O regresso de Evo Morales à Bolívia na segunda-feira, 9 de novembro, um dia após a tomada de posse do presidente Luis Arce, marcou o fim formal do golpe de Estado apoiado pelos EUA no ano passado. O que significa o seu regresso para a Bolívia, e para o mundo? Será ele apenas um ex-presidente a quem os meios de comunicação social recorrerão periodicamente para comentar? Será ele a notícia de ontem para o seu partido? As respostas a estas perguntas permanecem pouco claras, mas o que é claro é que a sua viagem de regresso de três dias foi uma declaração de que pretende proporcionar uma forte liderança aos movimentos sociais na Bolívia e no estrangeiro.

Os meios de comunicação social corporativos, tanto nacionais como internacionais, têm vindo a promover uma narrativa de que Morales está de alguma forma em conflito com o novo governo de Luis Arce.
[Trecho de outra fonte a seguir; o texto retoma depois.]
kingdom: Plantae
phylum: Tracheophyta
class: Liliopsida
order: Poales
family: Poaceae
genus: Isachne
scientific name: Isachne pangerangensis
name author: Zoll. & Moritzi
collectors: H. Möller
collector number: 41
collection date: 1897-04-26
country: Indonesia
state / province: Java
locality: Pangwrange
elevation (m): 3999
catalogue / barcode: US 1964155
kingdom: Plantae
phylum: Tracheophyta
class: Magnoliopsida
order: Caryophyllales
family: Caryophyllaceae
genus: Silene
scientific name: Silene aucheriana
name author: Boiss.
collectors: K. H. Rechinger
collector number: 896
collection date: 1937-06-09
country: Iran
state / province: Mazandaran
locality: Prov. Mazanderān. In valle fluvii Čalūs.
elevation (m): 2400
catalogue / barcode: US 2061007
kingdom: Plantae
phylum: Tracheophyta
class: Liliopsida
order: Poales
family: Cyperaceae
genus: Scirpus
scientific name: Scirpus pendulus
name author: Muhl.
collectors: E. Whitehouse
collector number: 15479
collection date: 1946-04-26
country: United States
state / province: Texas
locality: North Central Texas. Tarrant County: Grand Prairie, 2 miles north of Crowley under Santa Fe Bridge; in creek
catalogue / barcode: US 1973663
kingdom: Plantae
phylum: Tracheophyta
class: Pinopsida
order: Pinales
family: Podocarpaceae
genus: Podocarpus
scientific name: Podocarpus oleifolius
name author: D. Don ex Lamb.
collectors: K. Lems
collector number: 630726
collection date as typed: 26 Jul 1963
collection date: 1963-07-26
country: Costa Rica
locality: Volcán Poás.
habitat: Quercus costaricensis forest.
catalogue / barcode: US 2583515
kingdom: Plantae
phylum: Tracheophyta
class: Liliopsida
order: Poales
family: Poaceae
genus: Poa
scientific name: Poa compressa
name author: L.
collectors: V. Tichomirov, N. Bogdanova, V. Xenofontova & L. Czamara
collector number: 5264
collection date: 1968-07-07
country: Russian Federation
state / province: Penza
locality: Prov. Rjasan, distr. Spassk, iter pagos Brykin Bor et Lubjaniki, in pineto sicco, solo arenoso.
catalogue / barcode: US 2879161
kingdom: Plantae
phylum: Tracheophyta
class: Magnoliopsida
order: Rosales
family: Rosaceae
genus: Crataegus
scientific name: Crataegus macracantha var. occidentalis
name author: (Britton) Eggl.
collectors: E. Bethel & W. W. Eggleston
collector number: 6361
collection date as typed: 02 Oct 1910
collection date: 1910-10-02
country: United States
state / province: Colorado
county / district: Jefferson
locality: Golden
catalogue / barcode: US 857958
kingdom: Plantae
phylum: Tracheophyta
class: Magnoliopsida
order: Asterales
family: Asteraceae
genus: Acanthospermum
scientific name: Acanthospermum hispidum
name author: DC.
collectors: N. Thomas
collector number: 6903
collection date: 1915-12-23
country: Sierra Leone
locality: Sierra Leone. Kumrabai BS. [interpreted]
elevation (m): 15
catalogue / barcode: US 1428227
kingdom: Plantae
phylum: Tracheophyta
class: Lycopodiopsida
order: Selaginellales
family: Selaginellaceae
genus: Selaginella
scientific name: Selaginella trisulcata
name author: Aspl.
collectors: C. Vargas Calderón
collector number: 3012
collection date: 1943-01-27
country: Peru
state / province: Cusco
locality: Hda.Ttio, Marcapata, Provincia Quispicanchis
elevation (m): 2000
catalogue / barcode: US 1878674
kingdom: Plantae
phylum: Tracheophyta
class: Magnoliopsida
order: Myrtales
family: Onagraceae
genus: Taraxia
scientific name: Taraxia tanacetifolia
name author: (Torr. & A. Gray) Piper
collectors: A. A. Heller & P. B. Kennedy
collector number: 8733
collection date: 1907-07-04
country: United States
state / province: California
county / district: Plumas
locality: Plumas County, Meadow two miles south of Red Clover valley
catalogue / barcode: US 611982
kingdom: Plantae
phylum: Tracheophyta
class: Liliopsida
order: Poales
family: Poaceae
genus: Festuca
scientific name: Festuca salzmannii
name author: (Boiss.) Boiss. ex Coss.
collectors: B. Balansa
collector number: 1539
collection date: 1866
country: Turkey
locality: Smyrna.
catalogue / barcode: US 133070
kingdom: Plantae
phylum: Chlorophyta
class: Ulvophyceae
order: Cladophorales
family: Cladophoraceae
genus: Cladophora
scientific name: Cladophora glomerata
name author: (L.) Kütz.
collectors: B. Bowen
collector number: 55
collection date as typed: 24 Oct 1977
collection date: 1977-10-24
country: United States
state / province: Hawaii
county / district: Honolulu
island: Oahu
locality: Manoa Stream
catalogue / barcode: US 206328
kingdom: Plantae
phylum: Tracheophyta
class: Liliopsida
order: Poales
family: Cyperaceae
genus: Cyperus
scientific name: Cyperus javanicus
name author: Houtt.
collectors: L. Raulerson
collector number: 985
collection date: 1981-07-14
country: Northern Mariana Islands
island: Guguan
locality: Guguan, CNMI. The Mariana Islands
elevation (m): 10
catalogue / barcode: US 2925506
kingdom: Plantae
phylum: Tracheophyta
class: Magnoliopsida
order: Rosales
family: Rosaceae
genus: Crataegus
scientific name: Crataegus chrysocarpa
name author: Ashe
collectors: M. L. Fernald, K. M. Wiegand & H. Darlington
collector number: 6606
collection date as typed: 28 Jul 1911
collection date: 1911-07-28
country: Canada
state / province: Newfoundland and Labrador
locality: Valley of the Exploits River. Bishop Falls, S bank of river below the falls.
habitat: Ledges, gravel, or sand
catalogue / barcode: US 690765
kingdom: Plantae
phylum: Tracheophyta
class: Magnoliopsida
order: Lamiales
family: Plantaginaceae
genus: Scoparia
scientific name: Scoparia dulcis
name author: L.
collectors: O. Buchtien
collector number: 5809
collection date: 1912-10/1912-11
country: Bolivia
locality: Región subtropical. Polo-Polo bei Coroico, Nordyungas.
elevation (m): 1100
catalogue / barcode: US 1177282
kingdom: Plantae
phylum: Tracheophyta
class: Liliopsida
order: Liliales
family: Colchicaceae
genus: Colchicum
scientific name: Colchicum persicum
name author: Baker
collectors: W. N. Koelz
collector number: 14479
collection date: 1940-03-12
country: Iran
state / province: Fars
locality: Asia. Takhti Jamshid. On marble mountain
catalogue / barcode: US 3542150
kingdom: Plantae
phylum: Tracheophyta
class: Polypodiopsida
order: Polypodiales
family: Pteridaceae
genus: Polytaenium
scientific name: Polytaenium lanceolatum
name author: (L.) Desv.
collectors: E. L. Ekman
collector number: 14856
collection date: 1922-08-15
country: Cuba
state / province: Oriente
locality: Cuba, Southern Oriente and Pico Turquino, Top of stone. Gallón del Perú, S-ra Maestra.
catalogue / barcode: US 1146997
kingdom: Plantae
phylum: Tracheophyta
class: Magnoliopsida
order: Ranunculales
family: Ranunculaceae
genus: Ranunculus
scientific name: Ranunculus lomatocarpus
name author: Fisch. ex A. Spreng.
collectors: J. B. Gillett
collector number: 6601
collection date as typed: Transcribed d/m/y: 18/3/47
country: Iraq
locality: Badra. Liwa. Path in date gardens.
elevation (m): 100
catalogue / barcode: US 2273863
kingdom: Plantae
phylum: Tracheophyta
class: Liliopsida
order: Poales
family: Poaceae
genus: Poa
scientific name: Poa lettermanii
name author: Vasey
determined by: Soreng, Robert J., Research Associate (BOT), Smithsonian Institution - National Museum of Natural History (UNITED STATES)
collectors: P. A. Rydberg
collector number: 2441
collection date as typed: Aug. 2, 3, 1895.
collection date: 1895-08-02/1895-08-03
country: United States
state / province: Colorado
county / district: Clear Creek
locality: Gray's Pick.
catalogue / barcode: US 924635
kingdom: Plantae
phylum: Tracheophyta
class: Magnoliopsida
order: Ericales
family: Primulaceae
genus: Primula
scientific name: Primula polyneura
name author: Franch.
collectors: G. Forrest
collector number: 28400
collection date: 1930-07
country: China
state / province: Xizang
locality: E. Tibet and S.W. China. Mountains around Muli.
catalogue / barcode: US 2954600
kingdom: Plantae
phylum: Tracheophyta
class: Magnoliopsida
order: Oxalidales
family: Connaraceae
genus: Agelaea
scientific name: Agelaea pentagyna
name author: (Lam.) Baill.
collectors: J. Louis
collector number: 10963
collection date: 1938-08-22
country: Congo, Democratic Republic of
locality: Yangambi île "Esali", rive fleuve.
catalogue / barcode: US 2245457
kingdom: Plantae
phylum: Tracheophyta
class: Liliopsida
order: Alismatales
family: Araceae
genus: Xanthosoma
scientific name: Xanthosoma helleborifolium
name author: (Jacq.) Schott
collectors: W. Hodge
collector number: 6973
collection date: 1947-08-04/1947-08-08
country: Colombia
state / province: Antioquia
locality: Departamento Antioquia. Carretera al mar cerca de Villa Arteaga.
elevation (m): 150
Uma peça recente no New York Times declarou: "O regresso do Sr. Morales agora arrisca minar os esforços do Sr. Arce para unir a nação para ultrapassar a crise", e a Reuters classificou Arce como estando "na Sombra de Evo".

É claro que o governo golpista da Bolívia sabia que Evo Morales iria fortalecer, e não enfraquecer, qualquer futuro governo do MAS. Eles compreenderam que ele era e é, o líder dos poderosos movimentos sociais da Bolívia. Sabiam que tinham de o manter fora do país, pelo que acumularam mais de 20 acusações criminais e um mandado de captura imediata se ele alguma vez pusesse os pés em solo boliviano. As acusações incluíam terrorismo, sedição, genocídio, e muito mais.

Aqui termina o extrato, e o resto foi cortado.